## Data provided

***

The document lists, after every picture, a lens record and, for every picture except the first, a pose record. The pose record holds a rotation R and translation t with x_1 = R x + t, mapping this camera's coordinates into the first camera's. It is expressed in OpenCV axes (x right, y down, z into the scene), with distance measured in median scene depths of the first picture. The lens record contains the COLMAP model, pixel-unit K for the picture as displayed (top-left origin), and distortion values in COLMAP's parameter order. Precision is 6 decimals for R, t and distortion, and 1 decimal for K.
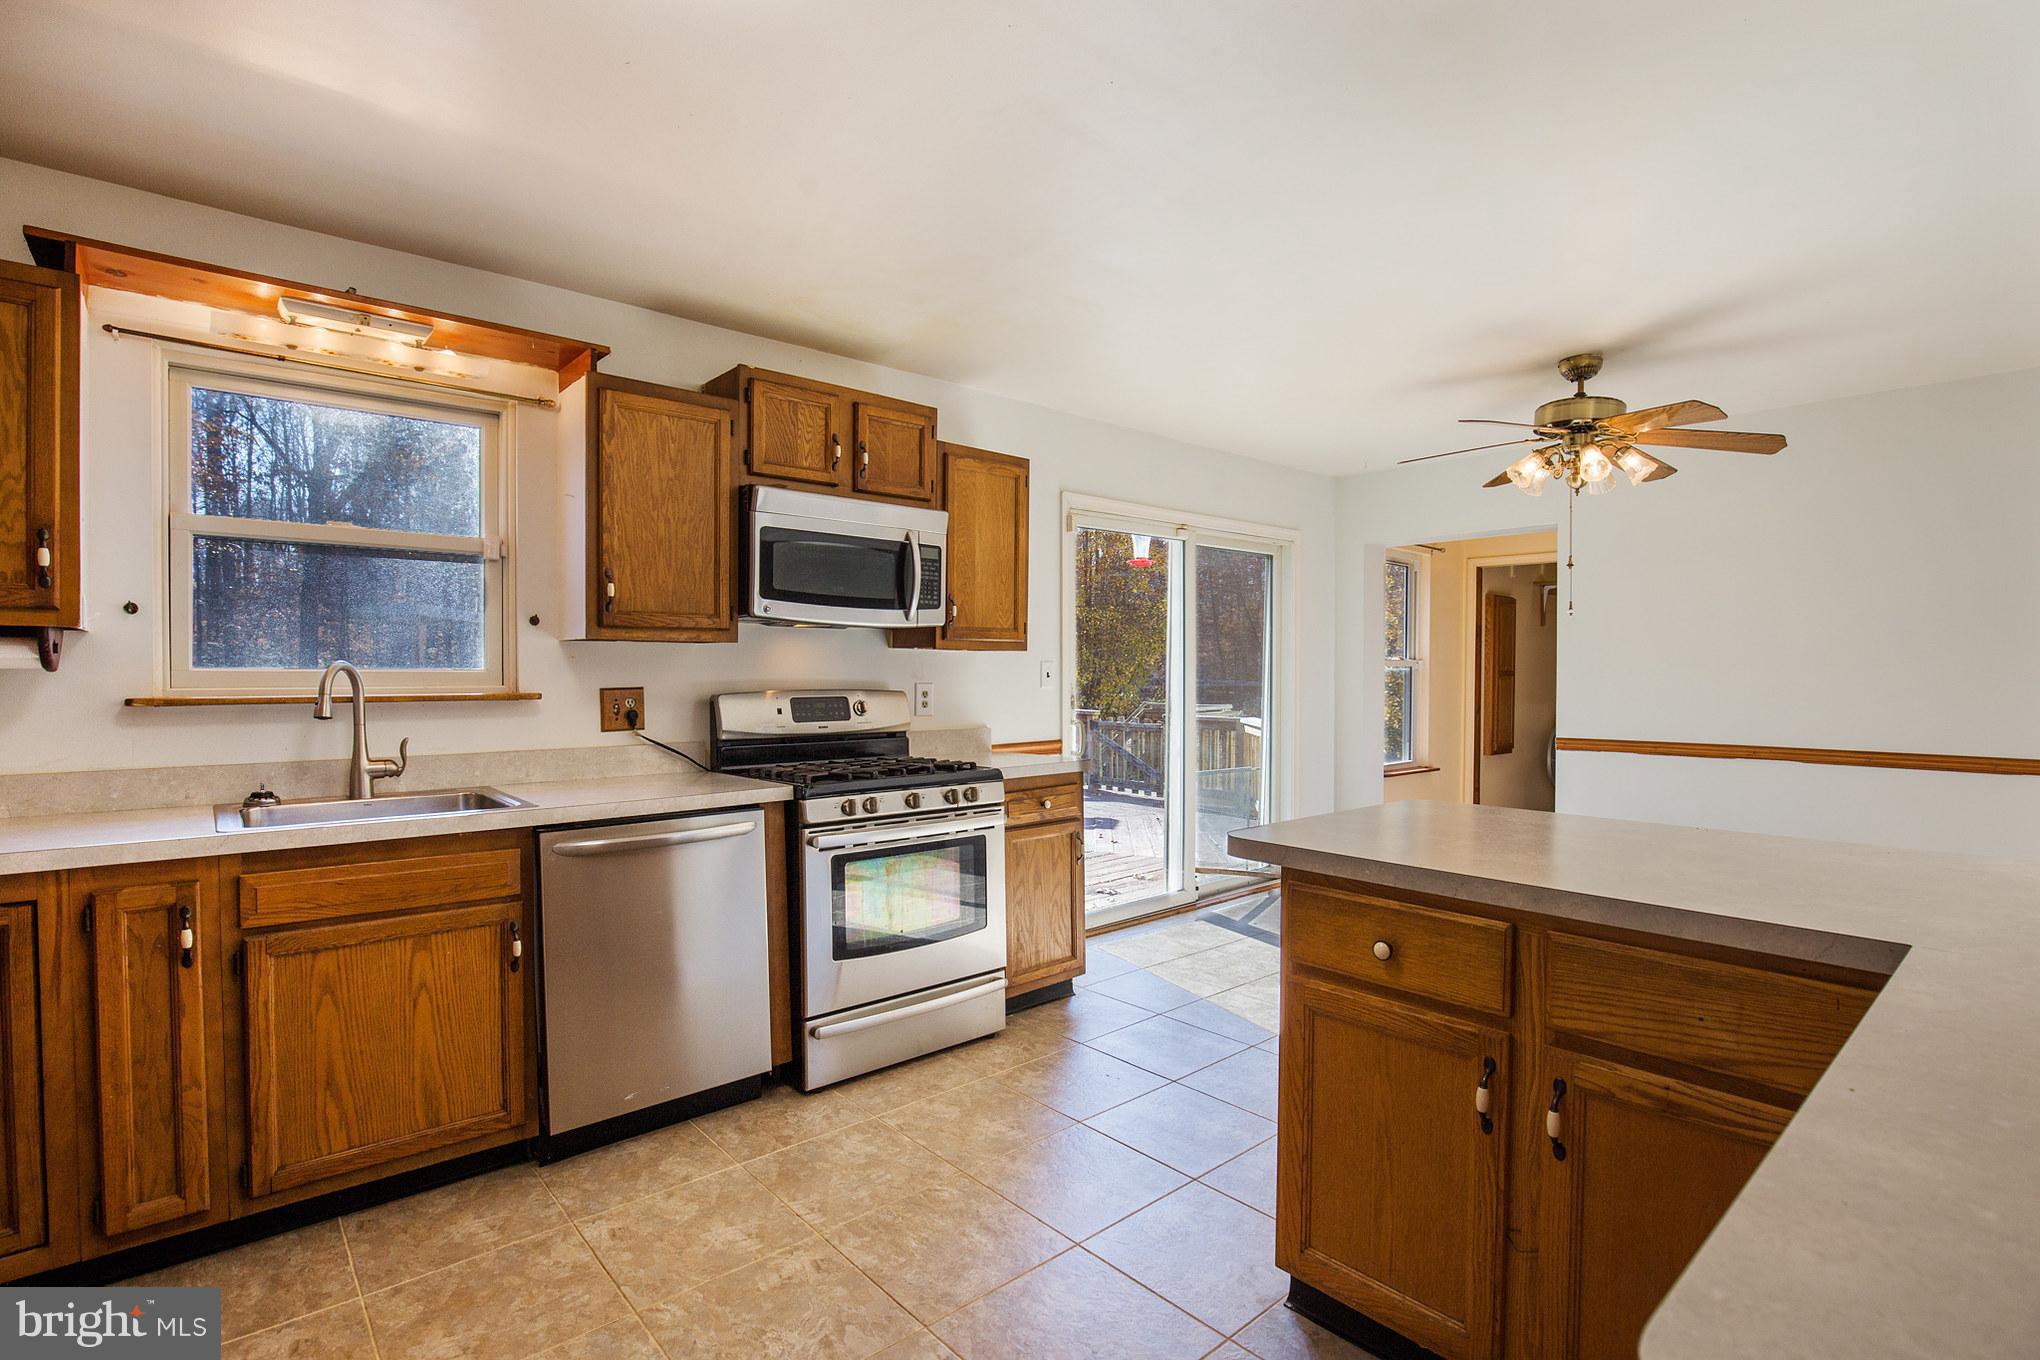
lens RADIAL K [[957.4, 0, 1017.4], [0, 957.4, 677.0], [0, 0, 1]] dist [-0.022702, 0.000122]
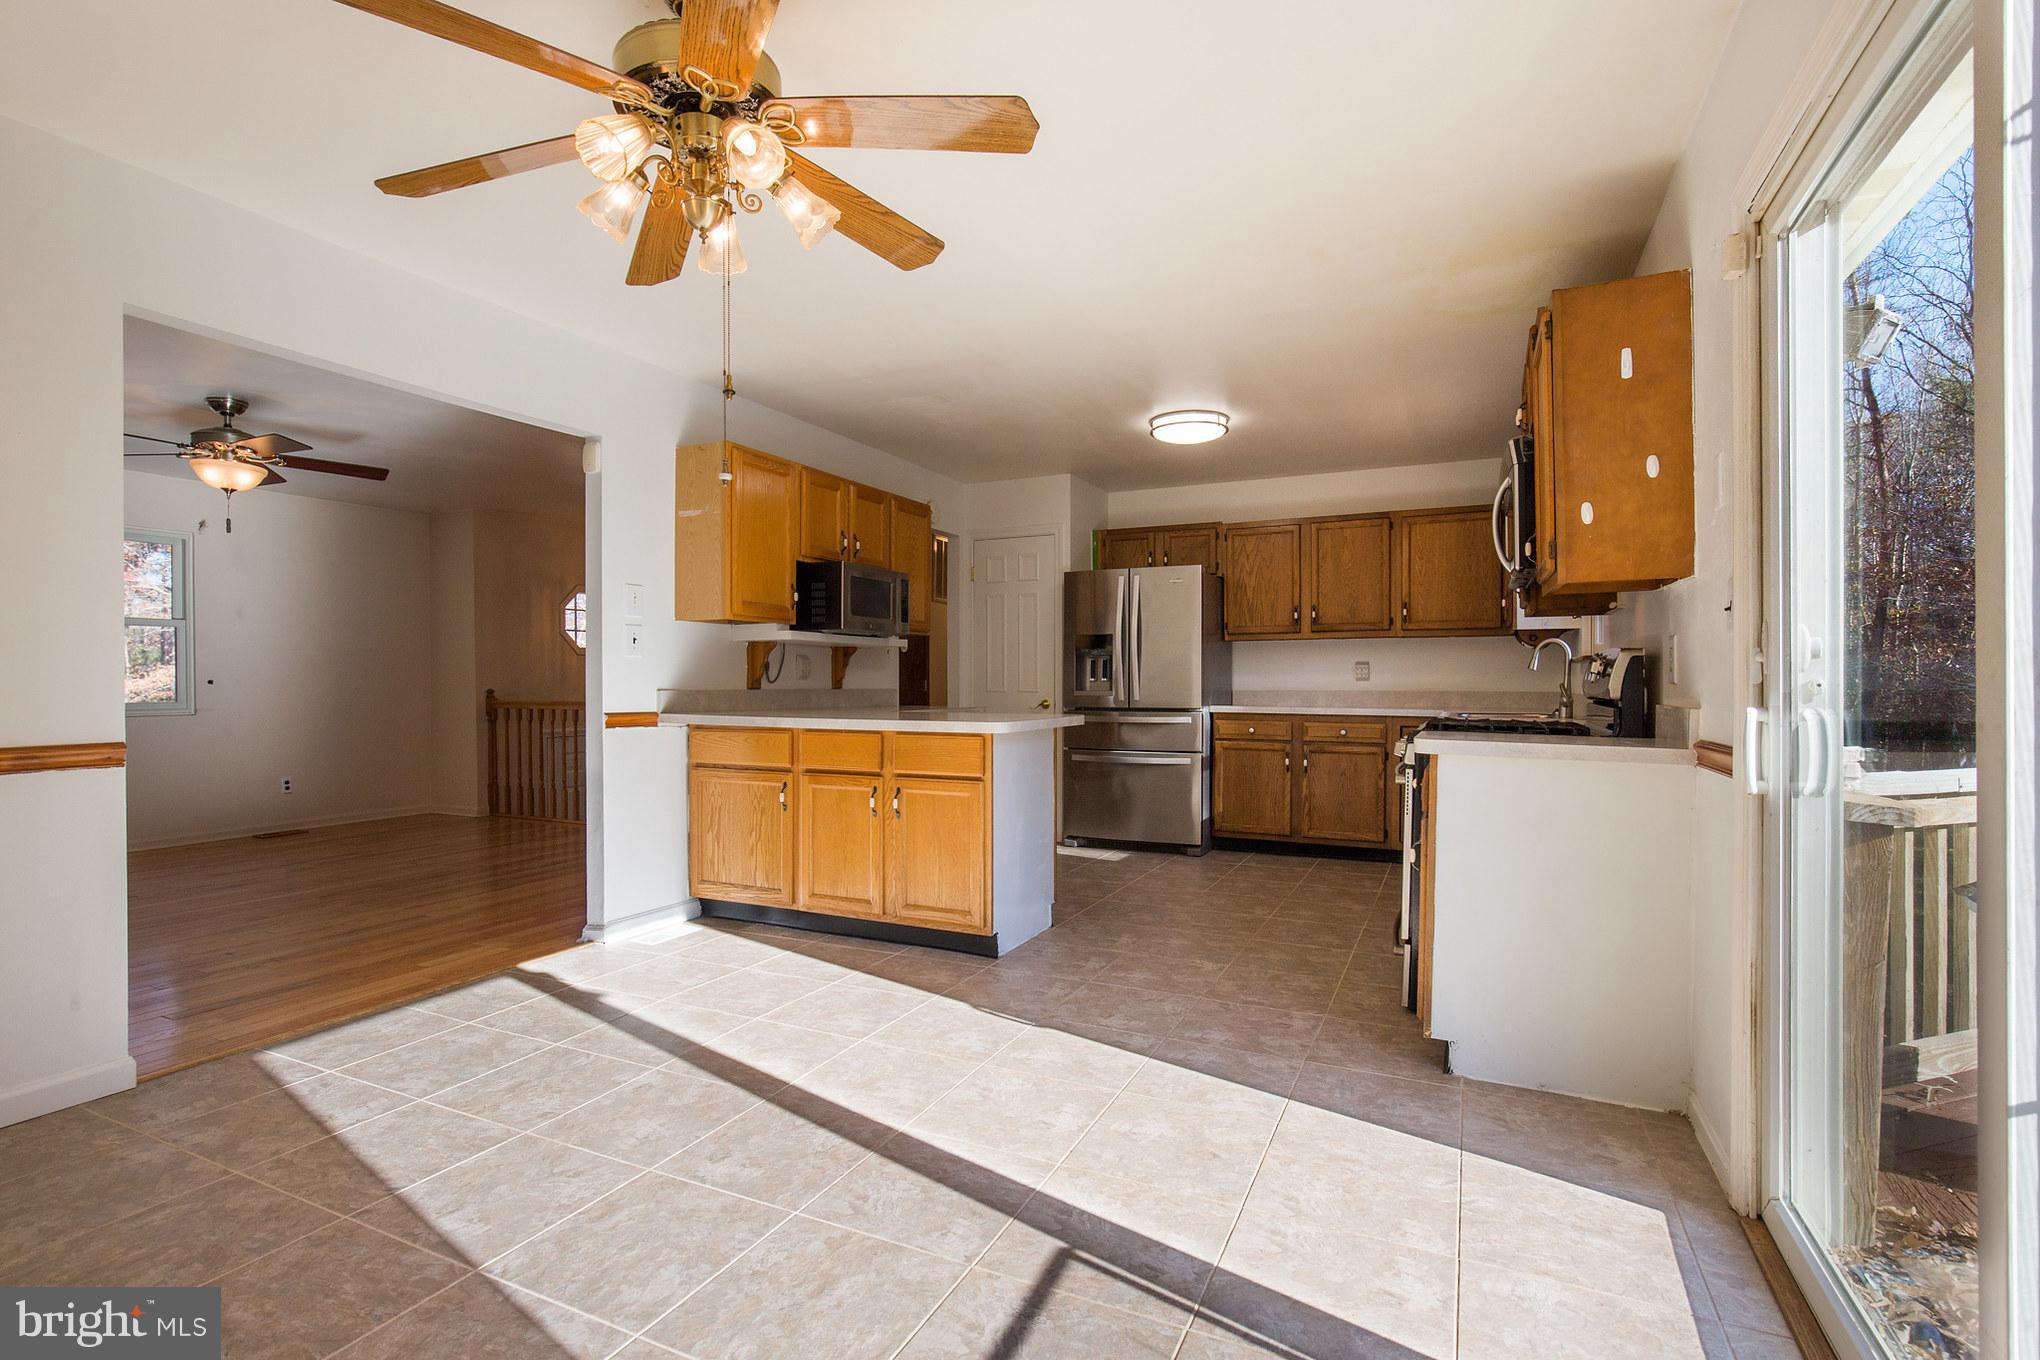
lens RADIAL K [[957.4, 0, 1024.4], [0, 957.4, 689.7], [0, 0, 1]] dist [-0.022702, 0.000122]
pose [[-0.915083, 0.003333, -0.403251, 0.759464], [-0.002731, 0.999892, 0.014463, 0.047661], [0.403256, 0.014336, -0.914975, 1.832320]]
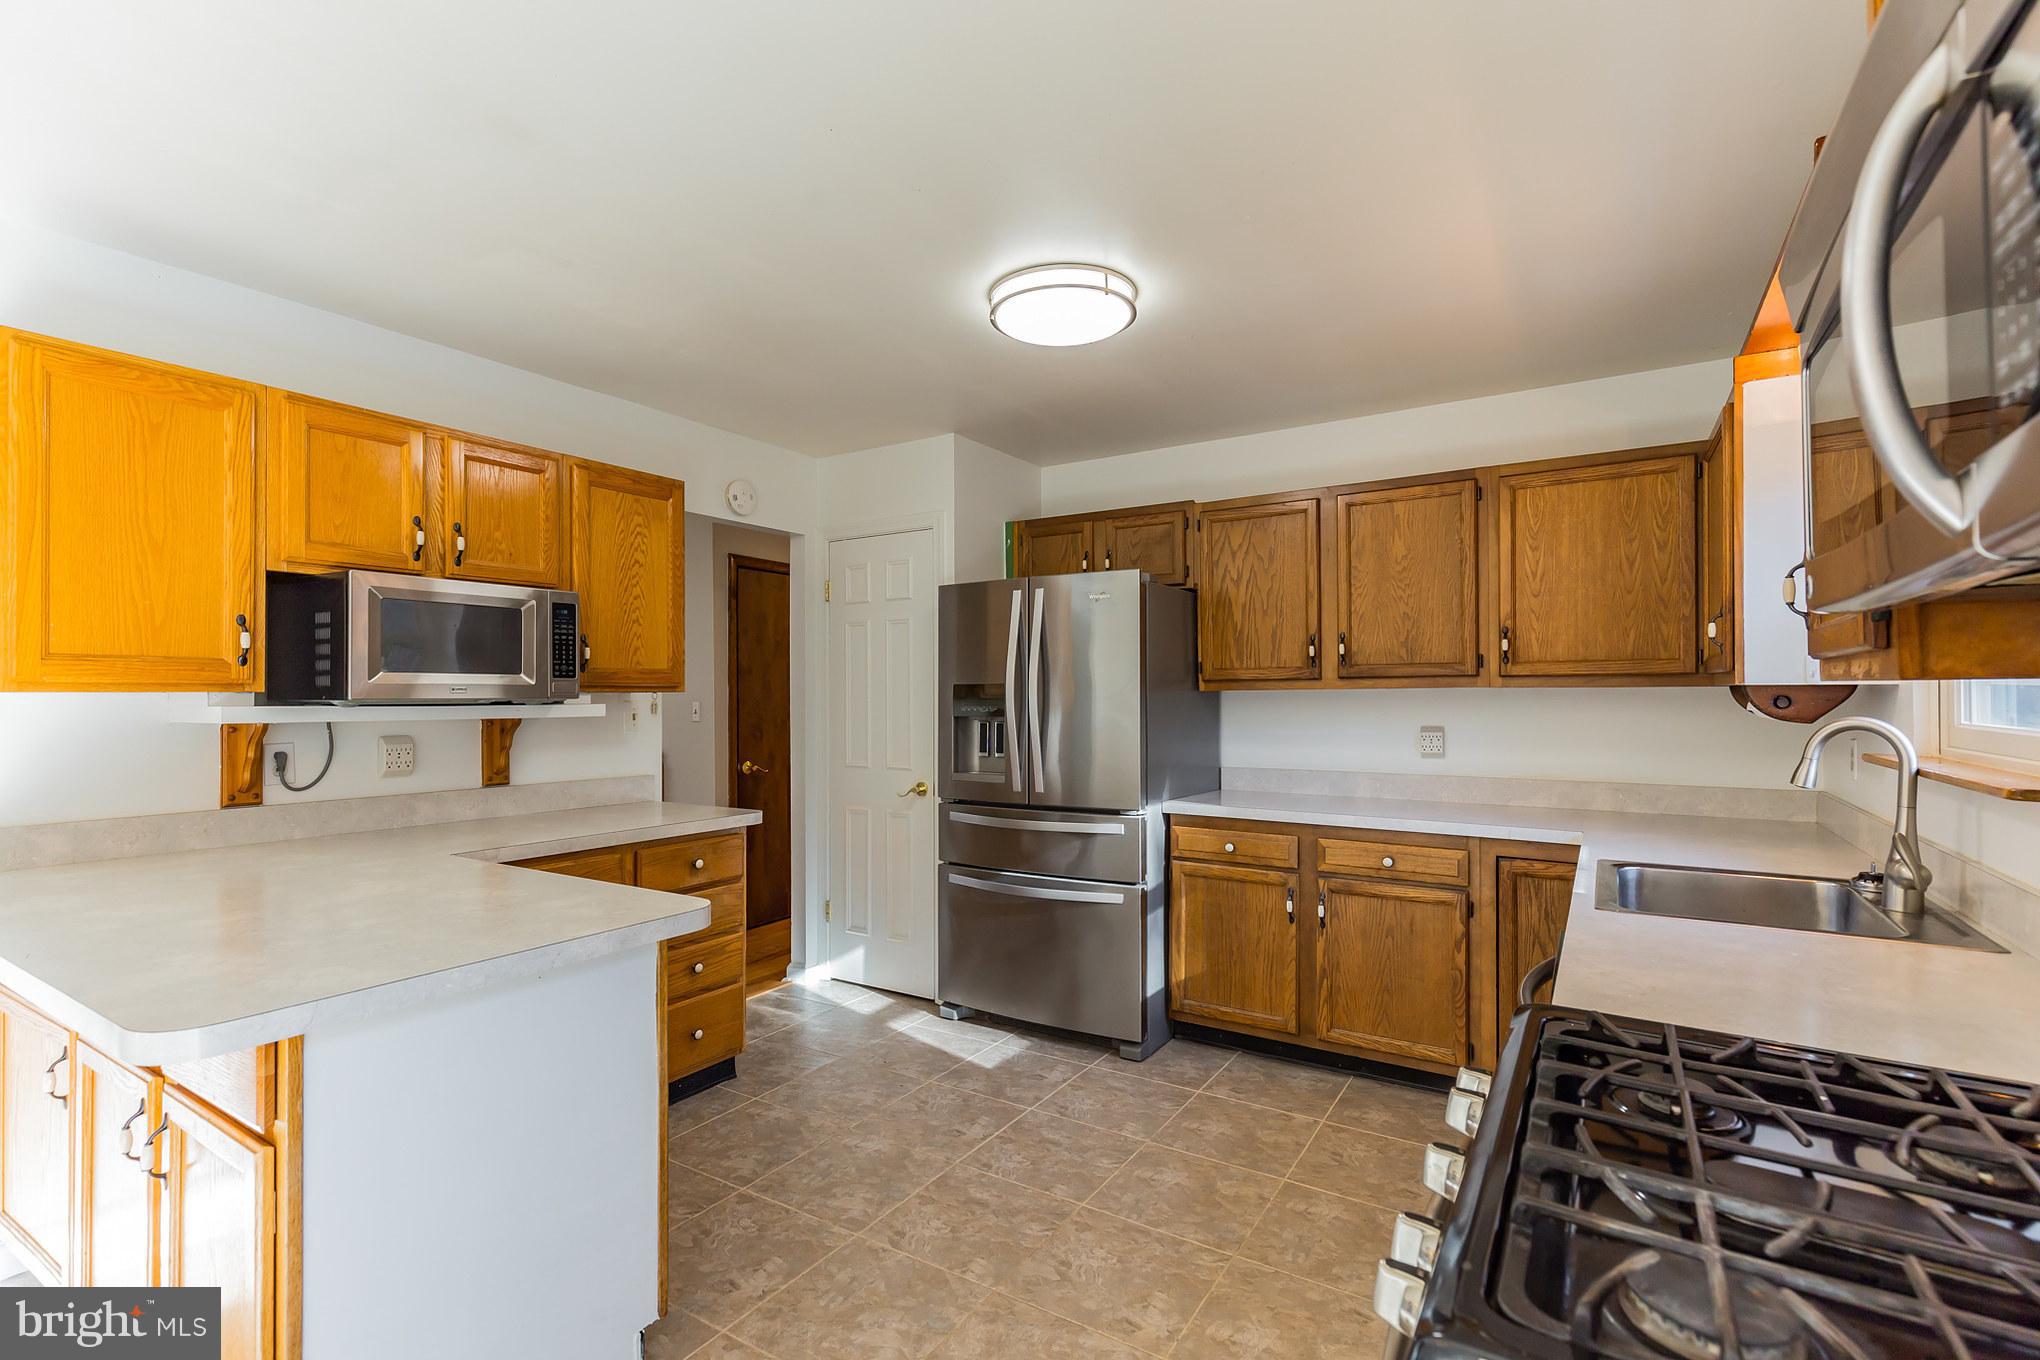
lens RADIAL K [[919.9, 0, 1020.9], [0, 919.9, 683.2], [0, 0, 1]] dist [0.009298, -0.001330]
pose [[-0.959672, -0.000220, -0.281123, 0.114361], [0.000782, 0.999994, -0.003452, -0.034939], [0.281122, -0.003533, -0.959665, 1.240529]]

***

Copy all of the material above verbatim, leaving out the pictures.

The document lists, after every picture, a lens record and, for every picture except the first, a pose record. The pose record holds a rotation R and translation t with x_1 = R x + t, mapping this camera's coordinates into the first camera's. It is expressed in OpenCV axes (x right, y down, z into the scene), with distance measured in median scene depths of the first picture. The lens record contains the COLMAP model, pixel-unit K for the picture as displayed (top-left origin), and distortion values in COLMAP's parameter order. Precision is 6 decimals for R, t and distortion, and 1 decimal for K.
lens RADIAL K [[957.4, 0, 1017.4], [0, 957.4, 677.0], [0, 0, 1]] dist [-0.022702, 0.000122]
lens RADIAL K [[957.4, 0, 1024.4], [0, 957.4, 689.7], [0, 0, 1]] dist [-0.022702, 0.000122]
pose [[-0.915083, 0.003333, -0.403251, 0.759464], [-0.002731, 0.999892, 0.014463, 0.047661], [0.403256, 0.014336, -0.914975, 1.832320]]
lens RADIAL K [[919.9, 0, 1020.9], [0, 919.9, 683.2], [0, 0, 1]] dist [0.009298, -0.001330]
pose [[-0.959672, -0.000220, -0.281123, 0.114361], [0.000782, 0.999994, -0.003452, -0.034939], [0.281122, -0.003533, -0.959665, 1.240529]]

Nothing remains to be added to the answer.